SAYIŞTAY ORTAYA ÇIKARDI, CHP’Lİ ARPACI GÜNDEME GETİRDİ
CHP Denizli Milletvekili Şeref Arpacı, Sayıştay’ın Sanayi ve Teknoloji Bakanlığı’na ilişkin 2023 yılı Denetim Raporu'nu değerlendirdi.
- 24 Eylül 2024 - 18:51
- Son Güncelleme : 24 Eylül 2024 - 18:54
Arpacı, “Sayıştay’ın raporunda ortaya çıkan bir bulgu, tam anlamıyla bir
skandaldır. Bakanlık, kamu kaynaklarını hunharca harcayarak, Organize Sanayi
Bölgeleri (OSB) yapım işlerinde ihale sürecini adeta yüklenici firmalara peşkeş
çekmiştir. OSB yapım işlerine yönelik fiyat farkı uygulamaları, Yurt İçi
Üretici Fiyat Endeksi (Yİ-ÜFE) değişim oranlarının çok üzerinde gerçekleşmiş ve
bu durum kamu maliyesine ağır bir yük bindirmiştir. Bir işte ödenen fiyat farkı
yüzde 148,49 ile Yİ-ÜFE’nin (yüzde 74,38) iki katını aşmıştır. Sayıştay, bir
kez daha AKP’nin sanayiciyi değil rantçı müteahhidi desteklediğini
belgelemiştir” dedi.
Sayıştay’ın Sanayi ve Teknoloji Bakanlığı’na ilişkin 2023
yılı denetim raporu yayımlandı. Rapordaki bir bulguya dikkati çeken Arpacı
yazılı açıklama yaptı. CHP’li Arpacı’nın açıklaması şöyle:
“Sorumsuzluğun ve
liyakatsizliğin somut bir örneği”

Verilen Kayıtlar ->
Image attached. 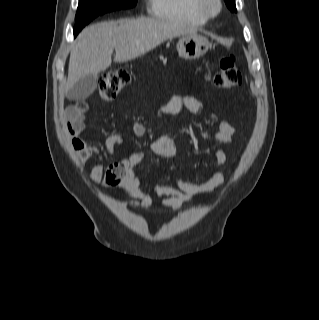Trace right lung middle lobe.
<instances>
[{
	"label": "right lung middle lobe",
	"instance_id": "1",
	"mask_svg": "<svg viewBox=\"0 0 319 320\" xmlns=\"http://www.w3.org/2000/svg\"><path fill=\"white\" fill-rule=\"evenodd\" d=\"M137 0H80L74 26V32L80 30L96 16L113 10L132 8Z\"/></svg>",
	"mask_w": 319,
	"mask_h": 320
}]
</instances>
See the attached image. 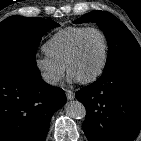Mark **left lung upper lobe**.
<instances>
[{
	"mask_svg": "<svg viewBox=\"0 0 141 141\" xmlns=\"http://www.w3.org/2000/svg\"><path fill=\"white\" fill-rule=\"evenodd\" d=\"M96 22L104 31L108 42L107 66L102 76L124 67L141 66V49L128 28L112 14L105 11H93L85 14L74 23Z\"/></svg>",
	"mask_w": 141,
	"mask_h": 141,
	"instance_id": "obj_1",
	"label": "left lung upper lobe"
}]
</instances>
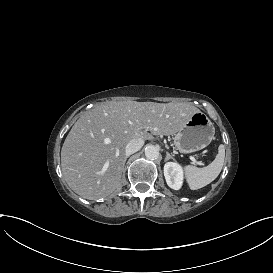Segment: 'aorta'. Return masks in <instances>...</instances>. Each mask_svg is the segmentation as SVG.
<instances>
[{"label":"aorta","mask_w":273,"mask_h":273,"mask_svg":"<svg viewBox=\"0 0 273 273\" xmlns=\"http://www.w3.org/2000/svg\"><path fill=\"white\" fill-rule=\"evenodd\" d=\"M159 148L154 145H148L145 148V156L149 160H156L159 157Z\"/></svg>","instance_id":"obj_1"}]
</instances>
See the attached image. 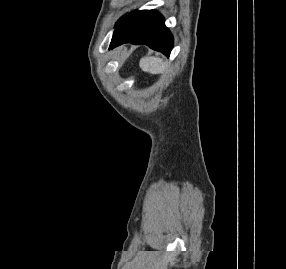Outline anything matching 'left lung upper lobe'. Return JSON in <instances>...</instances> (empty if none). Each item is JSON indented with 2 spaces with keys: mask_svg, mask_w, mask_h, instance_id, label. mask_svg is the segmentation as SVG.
I'll return each mask as SVG.
<instances>
[{
  "mask_svg": "<svg viewBox=\"0 0 286 269\" xmlns=\"http://www.w3.org/2000/svg\"><path fill=\"white\" fill-rule=\"evenodd\" d=\"M122 19H123V18H121V19L119 20V22H120ZM119 22H118V23H119ZM118 23H117V24H118Z\"/></svg>",
  "mask_w": 286,
  "mask_h": 269,
  "instance_id": "left-lung-upper-lobe-1",
  "label": "left lung upper lobe"
}]
</instances>
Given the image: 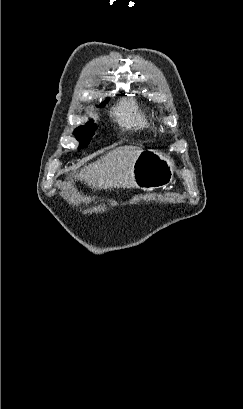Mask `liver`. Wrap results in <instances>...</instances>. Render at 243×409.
Instances as JSON below:
<instances>
[{
	"label": "liver",
	"instance_id": "1",
	"mask_svg": "<svg viewBox=\"0 0 243 409\" xmlns=\"http://www.w3.org/2000/svg\"><path fill=\"white\" fill-rule=\"evenodd\" d=\"M141 152L142 150L135 146L118 147L80 171H75L74 178L99 190L133 188V165Z\"/></svg>",
	"mask_w": 243,
	"mask_h": 409
}]
</instances>
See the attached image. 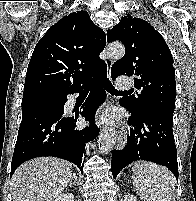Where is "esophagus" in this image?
<instances>
[{"label":"esophagus","mask_w":196,"mask_h":201,"mask_svg":"<svg viewBox=\"0 0 196 201\" xmlns=\"http://www.w3.org/2000/svg\"><path fill=\"white\" fill-rule=\"evenodd\" d=\"M106 64H107V67H108V73H107V76L110 80H112V76H111V67H112V64H113V61L111 59H107L106 60ZM105 131V128H102L101 129V133ZM125 144H126V132L125 130H121L119 132V136H118V141H117V149L121 150L125 147Z\"/></svg>","instance_id":"1"}]
</instances>
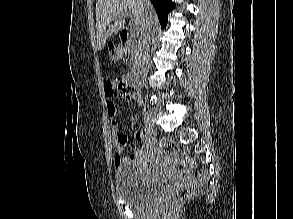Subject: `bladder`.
I'll use <instances>...</instances> for the list:
<instances>
[{"label": "bladder", "instance_id": "obj_1", "mask_svg": "<svg viewBox=\"0 0 293 219\" xmlns=\"http://www.w3.org/2000/svg\"><path fill=\"white\" fill-rule=\"evenodd\" d=\"M168 181L164 178H149L139 167L124 165L114 173L117 196L130 206H144L161 193Z\"/></svg>", "mask_w": 293, "mask_h": 219}]
</instances>
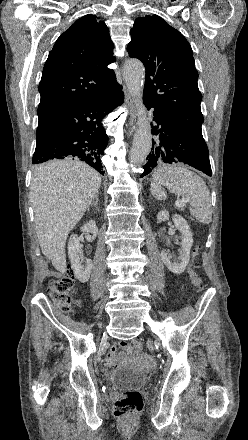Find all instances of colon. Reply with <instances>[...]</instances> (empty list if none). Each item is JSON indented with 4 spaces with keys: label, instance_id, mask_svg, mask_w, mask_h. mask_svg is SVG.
Wrapping results in <instances>:
<instances>
[{
    "label": "colon",
    "instance_id": "colon-1",
    "mask_svg": "<svg viewBox=\"0 0 248 440\" xmlns=\"http://www.w3.org/2000/svg\"><path fill=\"white\" fill-rule=\"evenodd\" d=\"M199 247H195L192 250V263L198 254ZM189 275L192 283L200 288L202 281L200 277L195 273L194 266L189 268ZM75 276L71 268H68L66 274L56 280L51 281L49 286V293L52 297L57 308L63 312L68 313L72 306V291L74 289ZM143 344L141 341H134L127 349H134L136 351L141 350ZM143 408V398L138 391H127L121 398L116 400L113 404V413L117 418H127L138 414Z\"/></svg>",
    "mask_w": 248,
    "mask_h": 440
}]
</instances>
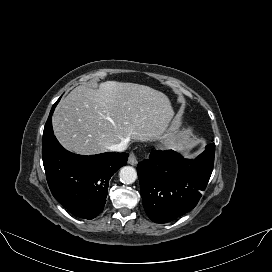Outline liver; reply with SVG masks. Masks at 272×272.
Returning <instances> with one entry per match:
<instances>
[{
	"instance_id": "6515ba94",
	"label": "liver",
	"mask_w": 272,
	"mask_h": 272,
	"mask_svg": "<svg viewBox=\"0 0 272 272\" xmlns=\"http://www.w3.org/2000/svg\"><path fill=\"white\" fill-rule=\"evenodd\" d=\"M174 116L169 98L149 86L106 81L74 88L58 104L52 124L67 150L80 155L108 151L120 142L163 139Z\"/></svg>"
}]
</instances>
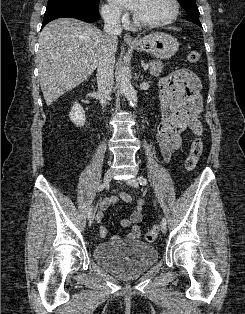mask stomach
Listing matches in <instances>:
<instances>
[{
    "label": "stomach",
    "mask_w": 245,
    "mask_h": 314,
    "mask_svg": "<svg viewBox=\"0 0 245 314\" xmlns=\"http://www.w3.org/2000/svg\"><path fill=\"white\" fill-rule=\"evenodd\" d=\"M130 47L136 51L151 53L160 59H168L176 54L179 43L177 39L167 33L153 32L139 39Z\"/></svg>",
    "instance_id": "1"
}]
</instances>
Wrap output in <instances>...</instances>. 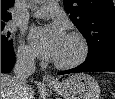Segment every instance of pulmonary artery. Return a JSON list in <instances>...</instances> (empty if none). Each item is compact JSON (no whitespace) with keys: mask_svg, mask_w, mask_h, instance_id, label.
Wrapping results in <instances>:
<instances>
[{"mask_svg":"<svg viewBox=\"0 0 115 99\" xmlns=\"http://www.w3.org/2000/svg\"><path fill=\"white\" fill-rule=\"evenodd\" d=\"M59 14V6L54 1L45 2L33 15L40 18H53Z\"/></svg>","mask_w":115,"mask_h":99,"instance_id":"1","label":"pulmonary artery"}]
</instances>
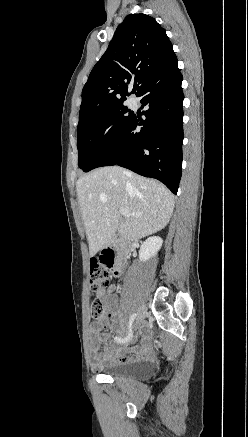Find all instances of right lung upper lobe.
<instances>
[{
  "label": "right lung upper lobe",
  "instance_id": "1",
  "mask_svg": "<svg viewBox=\"0 0 248 437\" xmlns=\"http://www.w3.org/2000/svg\"><path fill=\"white\" fill-rule=\"evenodd\" d=\"M174 55L165 30L154 18L142 13L128 15L83 88L78 126L125 100L131 80L136 94Z\"/></svg>",
  "mask_w": 248,
  "mask_h": 437
}]
</instances>
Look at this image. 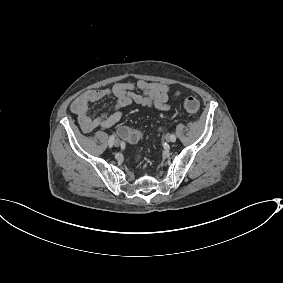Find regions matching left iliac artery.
Segmentation results:
<instances>
[{
	"label": "left iliac artery",
	"instance_id": "44dca946",
	"mask_svg": "<svg viewBox=\"0 0 283 283\" xmlns=\"http://www.w3.org/2000/svg\"><path fill=\"white\" fill-rule=\"evenodd\" d=\"M175 141H176L175 135L171 134V142H175Z\"/></svg>",
	"mask_w": 283,
	"mask_h": 283
}]
</instances>
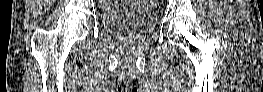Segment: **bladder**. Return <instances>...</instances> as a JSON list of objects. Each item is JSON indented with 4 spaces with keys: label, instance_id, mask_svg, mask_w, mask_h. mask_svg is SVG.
I'll return each mask as SVG.
<instances>
[{
    "label": "bladder",
    "instance_id": "1",
    "mask_svg": "<svg viewBox=\"0 0 263 92\" xmlns=\"http://www.w3.org/2000/svg\"><path fill=\"white\" fill-rule=\"evenodd\" d=\"M102 23L116 37L127 40L139 39L148 34L155 26V16L148 7H124L106 10Z\"/></svg>",
    "mask_w": 263,
    "mask_h": 92
}]
</instances>
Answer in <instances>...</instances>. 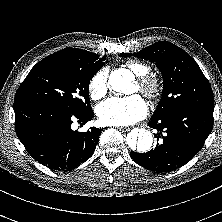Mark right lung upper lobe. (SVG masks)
Returning a JSON list of instances; mask_svg holds the SVG:
<instances>
[{
	"label": "right lung upper lobe",
	"instance_id": "obj_1",
	"mask_svg": "<svg viewBox=\"0 0 222 222\" xmlns=\"http://www.w3.org/2000/svg\"><path fill=\"white\" fill-rule=\"evenodd\" d=\"M101 60L95 53L88 52L86 50L77 48H65L54 54H51L41 60L45 61H63V62H85V61H96Z\"/></svg>",
	"mask_w": 222,
	"mask_h": 222
}]
</instances>
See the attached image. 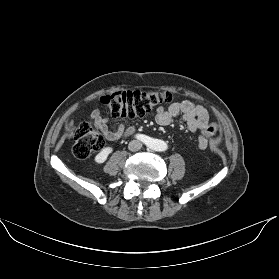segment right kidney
<instances>
[{"label":"right kidney","instance_id":"1","mask_svg":"<svg viewBox=\"0 0 279 279\" xmlns=\"http://www.w3.org/2000/svg\"><path fill=\"white\" fill-rule=\"evenodd\" d=\"M112 147H105L103 148L94 158L96 163H104L110 153H112Z\"/></svg>","mask_w":279,"mask_h":279}]
</instances>
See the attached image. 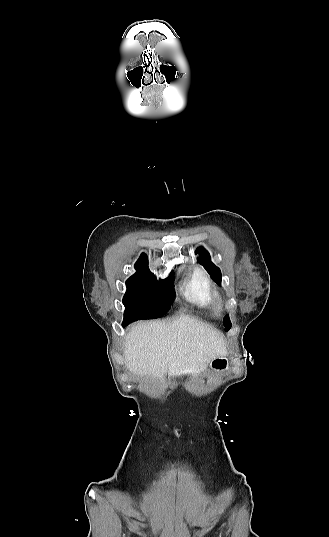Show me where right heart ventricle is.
I'll use <instances>...</instances> for the list:
<instances>
[{
	"mask_svg": "<svg viewBox=\"0 0 329 537\" xmlns=\"http://www.w3.org/2000/svg\"><path fill=\"white\" fill-rule=\"evenodd\" d=\"M182 289L186 298L198 306L214 310L223 308L219 289L201 267H194L189 271Z\"/></svg>",
	"mask_w": 329,
	"mask_h": 537,
	"instance_id": "1",
	"label": "right heart ventricle"
}]
</instances>
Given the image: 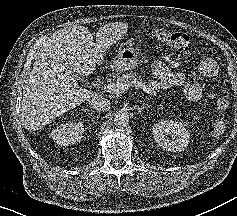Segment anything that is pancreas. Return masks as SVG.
Masks as SVG:
<instances>
[{
    "instance_id": "1",
    "label": "pancreas",
    "mask_w": 237,
    "mask_h": 216,
    "mask_svg": "<svg viewBox=\"0 0 237 216\" xmlns=\"http://www.w3.org/2000/svg\"><path fill=\"white\" fill-rule=\"evenodd\" d=\"M136 79L137 82H140L144 87L149 88L152 93H155L158 88H160L159 82L156 81H150V82H144L142 75L136 72H129L122 74V80H134Z\"/></svg>"
}]
</instances>
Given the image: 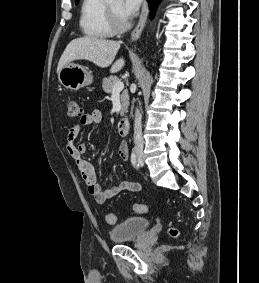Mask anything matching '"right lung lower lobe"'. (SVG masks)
<instances>
[{"instance_id":"1","label":"right lung lower lobe","mask_w":259,"mask_h":283,"mask_svg":"<svg viewBox=\"0 0 259 283\" xmlns=\"http://www.w3.org/2000/svg\"><path fill=\"white\" fill-rule=\"evenodd\" d=\"M150 8H152L157 2L158 0H148ZM154 12V8L152 9V14Z\"/></svg>"}]
</instances>
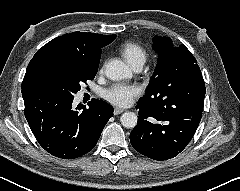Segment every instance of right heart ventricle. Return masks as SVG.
Segmentation results:
<instances>
[{
	"mask_svg": "<svg viewBox=\"0 0 240 191\" xmlns=\"http://www.w3.org/2000/svg\"><path fill=\"white\" fill-rule=\"evenodd\" d=\"M120 53L124 59L132 65L135 62L146 60V50L139 44L127 42L120 47Z\"/></svg>",
	"mask_w": 240,
	"mask_h": 191,
	"instance_id": "right-heart-ventricle-1",
	"label": "right heart ventricle"
}]
</instances>
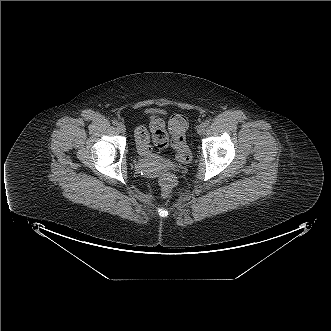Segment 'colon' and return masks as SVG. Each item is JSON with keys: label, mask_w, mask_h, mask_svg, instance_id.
I'll list each match as a JSON object with an SVG mask.
<instances>
[{"label": "colon", "mask_w": 331, "mask_h": 331, "mask_svg": "<svg viewBox=\"0 0 331 331\" xmlns=\"http://www.w3.org/2000/svg\"><path fill=\"white\" fill-rule=\"evenodd\" d=\"M154 125L153 142L160 148L164 149L171 145L177 152V157L182 163H187L190 160V152L187 148L185 135L188 129V120L182 114H175L170 117L168 122V130H165L164 125H161L157 122V119L154 118L151 122ZM142 138L141 149L146 150L149 146L144 132L140 133ZM176 180L175 177L169 173H165L159 178V185L161 187V193L163 196H167L171 193L175 186Z\"/></svg>", "instance_id": "obj_1"}]
</instances>
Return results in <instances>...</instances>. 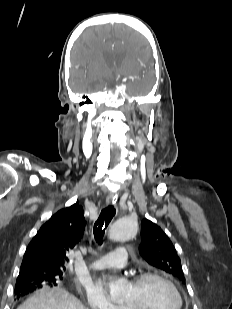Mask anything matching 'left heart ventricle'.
<instances>
[{"instance_id": "1", "label": "left heart ventricle", "mask_w": 232, "mask_h": 309, "mask_svg": "<svg viewBox=\"0 0 232 309\" xmlns=\"http://www.w3.org/2000/svg\"><path fill=\"white\" fill-rule=\"evenodd\" d=\"M177 298L171 288L159 279H150L140 285L129 284L122 304L137 309H175Z\"/></svg>"}]
</instances>
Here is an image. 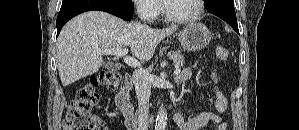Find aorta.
Masks as SVG:
<instances>
[{"instance_id": "762f6f07", "label": "aorta", "mask_w": 299, "mask_h": 130, "mask_svg": "<svg viewBox=\"0 0 299 130\" xmlns=\"http://www.w3.org/2000/svg\"><path fill=\"white\" fill-rule=\"evenodd\" d=\"M167 124V115L164 108H159L157 117H156V125L155 130H165Z\"/></svg>"}]
</instances>
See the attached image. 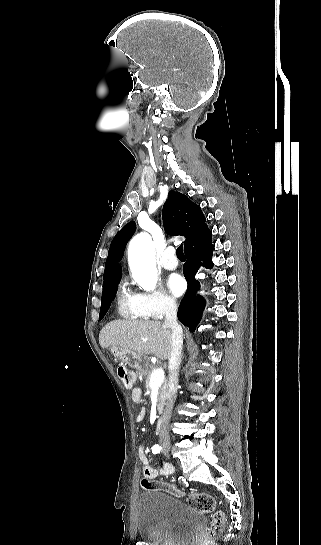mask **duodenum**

Alıştırmalar ->
1. Sayıştay raporu haberinde "SAYIŞTAY ORTAYA ÇIKARDI, CHP’Lİ" ile "Denetim Raporu'nu değerlendirdi." arasını, iki uç da dahil, "Denizli" yerine "Manisa" yazarak düzenleyin.
2. Sayıştay raporuyla ilgili haberi kaldığı yerden sürdürün.

Görevlere Göre Sonuçlar ->
1.
SAYIŞTAY ORTAYA ÇIKARDI, CHP’Lİ ARPACI GÜNDEME GETİRDİ
CHP Manisa Milletvekili Şeref Arpacı, Sayıştay’ın Sanayi ve Teknoloji Bakanlığı’na ilişkin 2023 yılı Denetim Raporu'nu değerlendirdi.

2.
“Sayıştay'ın Sanayi ve Teknoloji Bakanlığı 2023 raporunda
ortaya çıkan bulgu, tam anlamıyla bir skandaldır. Bakanlık, kamu kaynaklarını
hunharca harcayarak, Organize Sanayi Bölgeleri (OSB) yapım işlerinde ihale
sürecini adeta yüklenici firmalara peşkeş çekmiştir. Eskalasyon fiyat farkı ve
yıl içi fiyat farkı gibi iki ayrı fiyat farkı uygulamasıyla, yüklenicilere
piyasa şartlarının çok üzerinde ödeme yapılmış, halkın vergileri adeta israf
edilmiştir. Bu uygulama, kamu kaynaklarını çarçur etmenin yanı sıra, devletin
işleyişindeki sorumsuzluğun ve liyakatsizliğin somut bir örneğidir.
“Devletin kaynakları
firmalara adeta peşkeş çekildi”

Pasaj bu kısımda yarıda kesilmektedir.